**Text under study**
By Dr Paul Turner, GP at Karis Medical Centre, Edgbaston, Birmingham and Joint Clinical Director for Mental Health West Midlands Clinical Network, NHS England.
Professor Michael Sharpe noted in his blog in March 2018:
"The reality is that our healthcare system is predicated on a false assumption. That is, the belief that there are two populations of patients: the mentally ill and the physically ill."
Despite the frequent iteration of the truism that 90% of mental health care is carried out in primary care, this falsehood, I suspect, underpins the historic organisation of care which dictates that ‘real mental illness’ is managed in specialist care whilst primary care manage people’s physical health alongside common (mild to moderate) and often self-limiting mental health problems. In reality the situation is much more complex. (Isn’t it always?)
In a world of increasingly precise referral thresholds, mental distress and illness are hard to manage well in primary care without the skills which often reside on the other side of the gateway. Diagnostic thresholds consistently prevent early identification and support for people’s needs whilst physical health care for those with mental illness is often reduced to ticking boxes because integrated collaborative working is not the norm.
Mental distress and illness are hard to manage well in primary care without the skills which often reside on the other side of the gateway
Research tells us that:
- Half of the people referred by their GP for a new outpatient appointment with persistent physical symptoms will have a non-organic cause for their problem.
- Two thirds of people who present in mental distress do not find their needs being met.
- 70% of people who take their own lives will have seen their GP in the previous year but only 8% were deemed suitable for specialist mental health services.
The list goes on and includes people who suffer with chronic pain, those who attend A&E with mental health problems and the large numbers of people whose distress has emanated from early adversity in childhood.
All of these gaps in effective care have a cost. In the West Midlands alone we spend an estimated £1billion on mental health services, and in addition we spend another £1billion on managing the people whose mental ill health adversely affects their physical health.
Filling the Chasm makes compelling reading. It articulates clearly how we must challenge prevailing assumptions in mental health care. It sets the scene for a sea change in thinking, commissioning and providing by encouraging a refocus on really understanding how human beings behave and seek help when in distress, and therefore how we should respond. It unequivocally sheds light on, as Linda Gask suggests, the tendency for “the service user [to be] assessed for their suitability for a service rather than…to meet their needs”.

**Excerpted records**
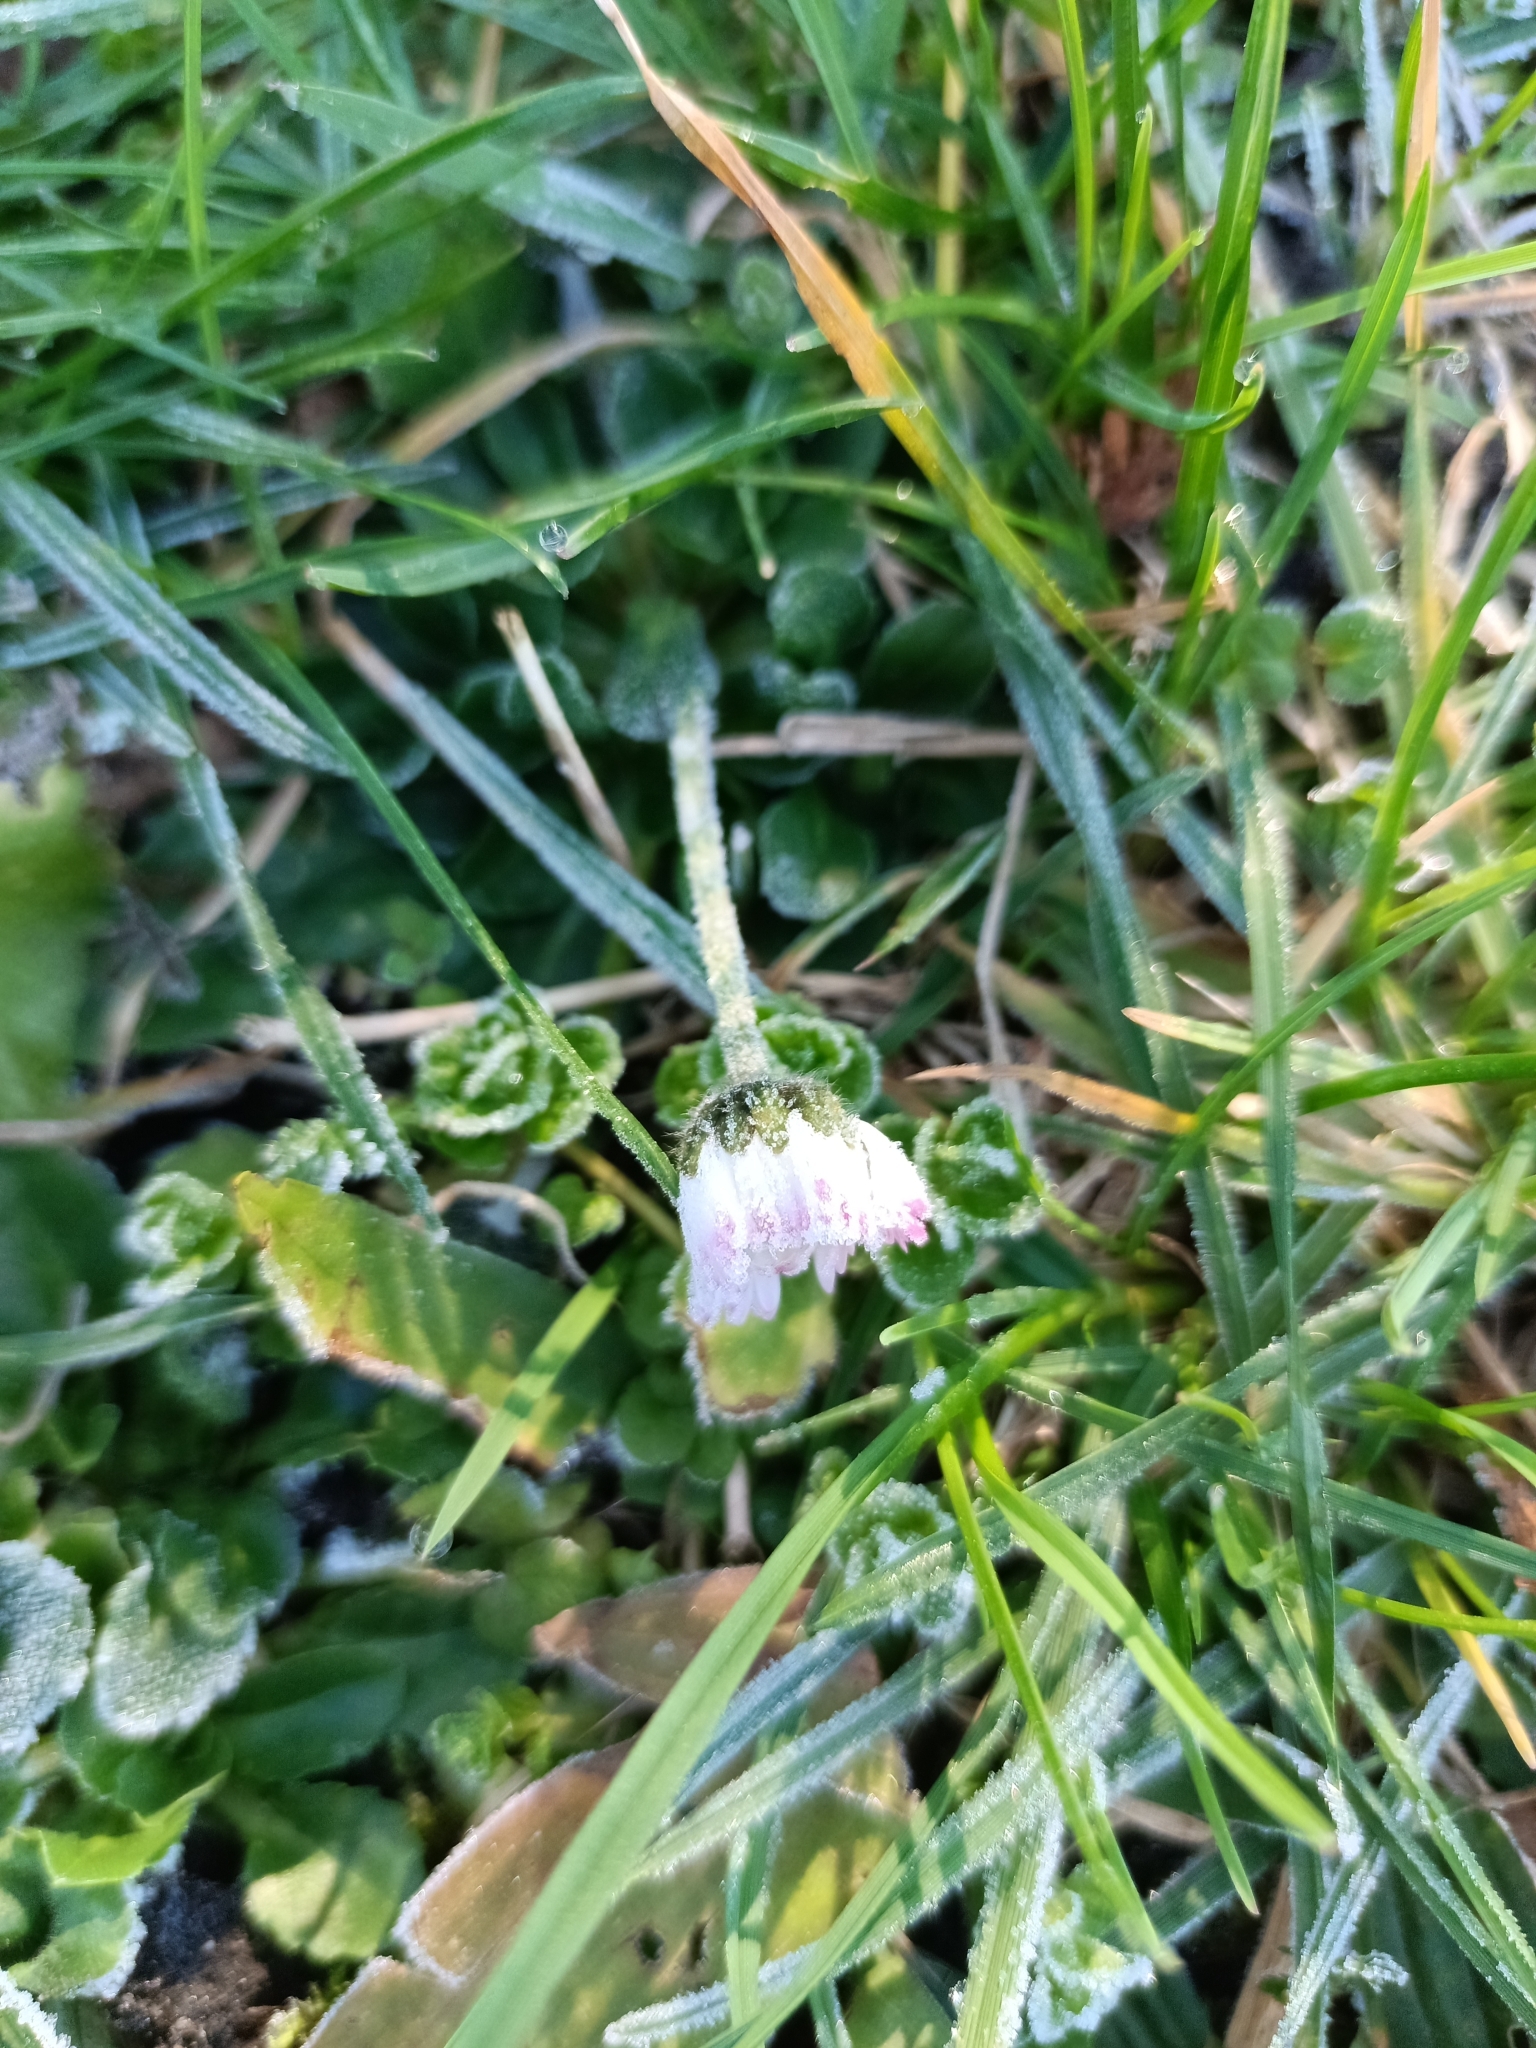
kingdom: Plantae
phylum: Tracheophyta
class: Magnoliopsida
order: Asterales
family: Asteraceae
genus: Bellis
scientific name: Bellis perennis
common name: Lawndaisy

**Task to complete**
Reproduce the stretch from "The list goes" through "adversity in childhood." of the piece on mental health care in primary care.

**Solution for this problem**
The list goes on and includes people who suffer with chronic pain, those who attend A&E with mental health problems and the large numbers of people whose distress has emanated from early adversity in childhood.